The revelation that Eren can turn into a Titan isn't a glib "oh, now the protagonist has special powers" empty twist. It raises questions and is treated with suspicion by the rest of the characters but also offers them the first glimpse of hope they've had in long time. It has narrative purpose and isn't just a lazy way to write a character back to life or avoid death.

He uses his new Titan body to pick up a big rock and use it to plug up a hole. It's more awesome than it sounds.

And really, the Fandom Following post missed an excellent opportunity to use a perfect example of plot armour in action from the show, Armin.

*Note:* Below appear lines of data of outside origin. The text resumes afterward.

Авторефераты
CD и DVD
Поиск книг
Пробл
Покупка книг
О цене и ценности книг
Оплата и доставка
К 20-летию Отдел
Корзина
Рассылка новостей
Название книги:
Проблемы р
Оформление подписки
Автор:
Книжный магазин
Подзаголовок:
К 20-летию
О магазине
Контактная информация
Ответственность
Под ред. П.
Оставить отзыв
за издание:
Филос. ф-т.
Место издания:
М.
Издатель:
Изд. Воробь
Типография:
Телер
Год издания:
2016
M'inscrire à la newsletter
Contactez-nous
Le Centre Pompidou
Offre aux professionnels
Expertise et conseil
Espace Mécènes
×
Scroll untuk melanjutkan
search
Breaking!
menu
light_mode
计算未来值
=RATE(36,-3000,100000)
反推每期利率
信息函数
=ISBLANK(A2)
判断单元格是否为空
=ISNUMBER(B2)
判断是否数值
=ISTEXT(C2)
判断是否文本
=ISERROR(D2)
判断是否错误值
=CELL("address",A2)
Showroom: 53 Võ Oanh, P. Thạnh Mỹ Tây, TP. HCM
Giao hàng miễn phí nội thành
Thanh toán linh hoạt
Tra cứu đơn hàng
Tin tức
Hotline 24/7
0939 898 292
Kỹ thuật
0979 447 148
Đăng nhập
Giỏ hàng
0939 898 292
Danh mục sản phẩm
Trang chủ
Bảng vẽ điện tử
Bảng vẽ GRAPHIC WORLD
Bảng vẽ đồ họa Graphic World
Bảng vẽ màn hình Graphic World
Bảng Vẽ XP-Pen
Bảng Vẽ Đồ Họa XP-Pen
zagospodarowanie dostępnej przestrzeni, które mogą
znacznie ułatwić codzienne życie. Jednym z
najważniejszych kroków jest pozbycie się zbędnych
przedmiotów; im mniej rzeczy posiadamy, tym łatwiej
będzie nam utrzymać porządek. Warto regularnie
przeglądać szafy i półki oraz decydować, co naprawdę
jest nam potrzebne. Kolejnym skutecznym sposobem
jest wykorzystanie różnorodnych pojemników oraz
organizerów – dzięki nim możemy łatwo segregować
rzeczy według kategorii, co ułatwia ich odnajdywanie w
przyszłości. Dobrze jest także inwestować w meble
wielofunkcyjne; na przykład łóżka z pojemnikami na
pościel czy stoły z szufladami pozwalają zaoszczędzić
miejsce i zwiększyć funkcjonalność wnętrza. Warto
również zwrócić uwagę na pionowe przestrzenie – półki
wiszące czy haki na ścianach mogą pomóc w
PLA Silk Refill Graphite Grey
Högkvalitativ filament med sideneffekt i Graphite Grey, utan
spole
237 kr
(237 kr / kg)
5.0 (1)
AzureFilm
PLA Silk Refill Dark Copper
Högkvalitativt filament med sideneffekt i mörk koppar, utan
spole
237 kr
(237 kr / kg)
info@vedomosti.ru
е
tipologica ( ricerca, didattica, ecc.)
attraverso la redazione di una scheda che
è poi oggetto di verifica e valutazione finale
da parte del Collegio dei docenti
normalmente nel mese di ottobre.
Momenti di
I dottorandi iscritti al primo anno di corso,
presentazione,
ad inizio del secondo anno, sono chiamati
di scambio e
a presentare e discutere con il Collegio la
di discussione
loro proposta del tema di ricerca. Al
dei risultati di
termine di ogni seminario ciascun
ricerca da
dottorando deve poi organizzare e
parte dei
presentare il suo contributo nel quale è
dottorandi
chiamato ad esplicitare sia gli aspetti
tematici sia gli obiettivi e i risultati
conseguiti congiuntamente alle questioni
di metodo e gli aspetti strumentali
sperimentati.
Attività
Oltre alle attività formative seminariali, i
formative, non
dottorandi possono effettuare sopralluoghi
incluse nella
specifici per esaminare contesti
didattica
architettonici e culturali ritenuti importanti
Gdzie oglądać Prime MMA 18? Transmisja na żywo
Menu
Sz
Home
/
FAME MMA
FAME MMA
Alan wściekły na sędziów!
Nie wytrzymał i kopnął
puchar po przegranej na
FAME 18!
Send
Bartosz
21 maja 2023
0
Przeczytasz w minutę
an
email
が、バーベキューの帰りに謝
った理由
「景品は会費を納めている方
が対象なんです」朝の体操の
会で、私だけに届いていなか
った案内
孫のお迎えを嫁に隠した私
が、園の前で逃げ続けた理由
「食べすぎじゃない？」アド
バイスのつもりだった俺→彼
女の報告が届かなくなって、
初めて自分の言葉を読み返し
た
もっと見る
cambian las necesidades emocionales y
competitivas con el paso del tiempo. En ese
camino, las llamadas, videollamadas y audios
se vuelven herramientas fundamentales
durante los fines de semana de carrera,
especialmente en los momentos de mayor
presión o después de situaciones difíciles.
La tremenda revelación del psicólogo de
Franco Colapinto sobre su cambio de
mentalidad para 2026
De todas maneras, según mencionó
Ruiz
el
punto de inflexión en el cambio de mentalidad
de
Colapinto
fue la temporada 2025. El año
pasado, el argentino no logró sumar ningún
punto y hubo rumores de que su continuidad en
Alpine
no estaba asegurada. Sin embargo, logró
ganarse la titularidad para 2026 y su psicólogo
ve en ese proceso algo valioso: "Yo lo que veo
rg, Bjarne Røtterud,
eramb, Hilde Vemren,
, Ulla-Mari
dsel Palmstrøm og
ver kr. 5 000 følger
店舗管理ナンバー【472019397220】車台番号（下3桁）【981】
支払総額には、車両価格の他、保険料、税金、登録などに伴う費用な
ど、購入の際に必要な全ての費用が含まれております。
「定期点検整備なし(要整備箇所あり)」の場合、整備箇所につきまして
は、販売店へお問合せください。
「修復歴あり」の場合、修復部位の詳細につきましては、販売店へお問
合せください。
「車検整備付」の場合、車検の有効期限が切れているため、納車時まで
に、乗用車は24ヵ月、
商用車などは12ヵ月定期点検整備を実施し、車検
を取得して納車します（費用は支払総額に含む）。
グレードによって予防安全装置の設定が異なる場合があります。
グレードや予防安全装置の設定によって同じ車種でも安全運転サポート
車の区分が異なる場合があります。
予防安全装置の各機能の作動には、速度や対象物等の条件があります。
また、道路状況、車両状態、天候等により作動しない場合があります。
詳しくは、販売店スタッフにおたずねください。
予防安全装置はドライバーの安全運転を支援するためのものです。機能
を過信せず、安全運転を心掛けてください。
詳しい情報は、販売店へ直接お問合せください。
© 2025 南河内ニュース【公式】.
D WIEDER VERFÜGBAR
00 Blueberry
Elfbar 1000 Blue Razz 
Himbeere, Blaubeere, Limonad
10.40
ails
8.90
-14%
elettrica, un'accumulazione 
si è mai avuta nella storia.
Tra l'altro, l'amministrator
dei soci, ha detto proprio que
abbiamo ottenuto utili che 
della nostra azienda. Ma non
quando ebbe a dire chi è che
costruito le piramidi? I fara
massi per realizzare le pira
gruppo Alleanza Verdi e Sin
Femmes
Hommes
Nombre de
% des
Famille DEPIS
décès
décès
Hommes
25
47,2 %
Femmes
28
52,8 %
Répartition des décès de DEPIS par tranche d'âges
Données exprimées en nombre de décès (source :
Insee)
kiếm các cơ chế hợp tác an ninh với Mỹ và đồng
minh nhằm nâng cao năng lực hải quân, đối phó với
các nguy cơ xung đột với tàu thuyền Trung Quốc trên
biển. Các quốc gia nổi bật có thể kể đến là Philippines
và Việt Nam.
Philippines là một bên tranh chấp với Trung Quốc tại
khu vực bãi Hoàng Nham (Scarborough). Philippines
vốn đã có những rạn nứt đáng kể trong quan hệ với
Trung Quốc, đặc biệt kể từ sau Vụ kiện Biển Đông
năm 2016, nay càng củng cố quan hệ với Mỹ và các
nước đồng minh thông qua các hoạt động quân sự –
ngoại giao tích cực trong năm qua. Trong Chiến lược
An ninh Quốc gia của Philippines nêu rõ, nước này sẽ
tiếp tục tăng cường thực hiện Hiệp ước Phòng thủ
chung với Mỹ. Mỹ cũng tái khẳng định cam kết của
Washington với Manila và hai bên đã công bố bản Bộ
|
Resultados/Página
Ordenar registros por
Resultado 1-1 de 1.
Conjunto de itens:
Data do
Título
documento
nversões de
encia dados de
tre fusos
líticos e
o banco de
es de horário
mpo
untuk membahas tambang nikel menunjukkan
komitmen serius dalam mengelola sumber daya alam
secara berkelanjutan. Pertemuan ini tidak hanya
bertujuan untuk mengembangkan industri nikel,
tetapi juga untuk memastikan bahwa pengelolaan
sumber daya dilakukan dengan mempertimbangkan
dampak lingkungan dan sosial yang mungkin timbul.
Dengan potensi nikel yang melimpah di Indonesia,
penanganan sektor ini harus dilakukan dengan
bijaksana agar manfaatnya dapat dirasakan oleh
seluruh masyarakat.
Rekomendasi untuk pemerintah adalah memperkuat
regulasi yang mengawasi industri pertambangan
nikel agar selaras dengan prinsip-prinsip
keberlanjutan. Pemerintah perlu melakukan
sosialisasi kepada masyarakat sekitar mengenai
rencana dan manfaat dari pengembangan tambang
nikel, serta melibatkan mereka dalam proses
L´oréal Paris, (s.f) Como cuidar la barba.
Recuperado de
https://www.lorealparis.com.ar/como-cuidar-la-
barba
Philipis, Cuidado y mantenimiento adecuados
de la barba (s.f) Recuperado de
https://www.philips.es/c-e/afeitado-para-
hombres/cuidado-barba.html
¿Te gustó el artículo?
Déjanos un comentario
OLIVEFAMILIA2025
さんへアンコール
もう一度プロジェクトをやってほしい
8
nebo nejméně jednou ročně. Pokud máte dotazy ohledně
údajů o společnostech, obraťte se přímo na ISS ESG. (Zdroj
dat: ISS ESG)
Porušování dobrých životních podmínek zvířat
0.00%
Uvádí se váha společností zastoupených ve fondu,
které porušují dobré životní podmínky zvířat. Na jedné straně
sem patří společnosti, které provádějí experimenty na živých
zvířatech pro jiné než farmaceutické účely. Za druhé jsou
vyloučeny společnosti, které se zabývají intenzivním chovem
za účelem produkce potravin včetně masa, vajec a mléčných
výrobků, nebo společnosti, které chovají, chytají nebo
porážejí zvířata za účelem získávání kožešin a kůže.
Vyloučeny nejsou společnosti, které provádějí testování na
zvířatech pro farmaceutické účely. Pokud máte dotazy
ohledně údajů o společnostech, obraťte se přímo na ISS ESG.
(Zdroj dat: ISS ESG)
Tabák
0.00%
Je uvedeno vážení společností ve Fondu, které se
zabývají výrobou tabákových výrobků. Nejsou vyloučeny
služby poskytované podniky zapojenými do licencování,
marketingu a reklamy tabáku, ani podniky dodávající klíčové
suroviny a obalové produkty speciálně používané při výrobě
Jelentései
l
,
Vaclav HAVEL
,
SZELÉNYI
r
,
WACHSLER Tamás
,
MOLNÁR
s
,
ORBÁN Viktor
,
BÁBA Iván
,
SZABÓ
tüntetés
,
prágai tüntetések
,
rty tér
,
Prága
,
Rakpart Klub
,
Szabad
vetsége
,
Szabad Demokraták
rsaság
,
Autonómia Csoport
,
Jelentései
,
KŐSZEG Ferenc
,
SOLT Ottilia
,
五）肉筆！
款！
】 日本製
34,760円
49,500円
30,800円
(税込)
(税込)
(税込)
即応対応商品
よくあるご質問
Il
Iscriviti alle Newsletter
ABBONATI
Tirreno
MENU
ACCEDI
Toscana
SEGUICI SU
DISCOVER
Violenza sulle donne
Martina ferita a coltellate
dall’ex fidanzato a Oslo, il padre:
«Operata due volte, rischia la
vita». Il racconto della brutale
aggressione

While Armin is quite bright and able to think up clever strategic plans for attacks on the Titans, he is a so inept as a fighter due to his crippling fear of the Titans that he often just freezes when confronted by one of them. If any character has plot amour, it is Armin.

Armin was literally about to be eaten by a Titan only for Eren to miraculously pull him out of the Titan's mouth at the last moment and sacrifice himself instead. That's how Eren died. He was Armin's knight in shining plot armour.

Don't get me wrong, Armin is important to the plot but the way he has survived numerous situations where he surely would have died if he wasn't a main character are pretty obvious. This is the difference between just applying a trope without context and examining how the context of the show fits the trope applied.

[Full Disclosure: I love Fandom Following and think it's a great site but this writer kinda dropped the ball here.]

This is Dot Pixis. Note his appearance, this will be important later.

Moving on, one thing I had heard about Attack on Titan was that it was Japanese propaganda. This was something I was aware of going in but didn't really catch at all while watching. At first I thought it might be because of cultural dissonance, I wasn't able to pick up the element of propaganda so I decided to research after I finished the first season.

And from what I can tell, essentially the propaganda theory is based on two things. First is the fact that Dot Pixis, a high ranking general in Attack on Titan, had his appearance based on General Akiyama Yoshifuru, a war hero in Japan who committed several atrocities against Korea and China. Second is that Eren and the rest of the characters are in the army and sacrifice their lives for the rest humanity.

That's about it. From that, it is argued that Attack on Titan is Japanese imperialistic military propaganda. Because one character's physical design was based on military hero/criminal and the fact that the characters are part of an army. Since of course, by basing a character's design on someone infamous from history, you fully endorse that person, regardless of whether the character's personality is completely different.

Also, the fact that the only way for them to fight the Titans is as part of the army isn't discussed, nor is it raised how the characters mistrust the high command and are mostly working outside of command to get things done. 

No really, it's kinda a major theme of the second half of the season. The Scout Regiment, which Eren and co are part of, face off another human-Titan and suspect the higher ups in the military of a cover up so they essentially go rogue to root out the conspiracy. But nope, still military propaganda.

Couldn't possibly be a metaphor for the inevitably of death considering how the Titans are near unstoppable and kill everyone, could it?
Also, could possibly be about seeing giant monsters fight, I dunno.

The thing is, I'm not going to argue there isn't a lens through which you could argue the show has a xenophobic angle (they built a wall to keep out an invading race which is mindless and wants only to kill the normal people inside the wall) but the propaganda theory just doesn't hold water for me.

That was pretty much all I had to say about Attack on Titan, for now at least. Well that's not quite true since I did want to talk about other things but they can wait for a later post.

And I think a good place to end is by saying that I really enjoyed Attack on Titan and can't wait for season 2 to come out... what?! it's been pushed out to 2017?! Not cool.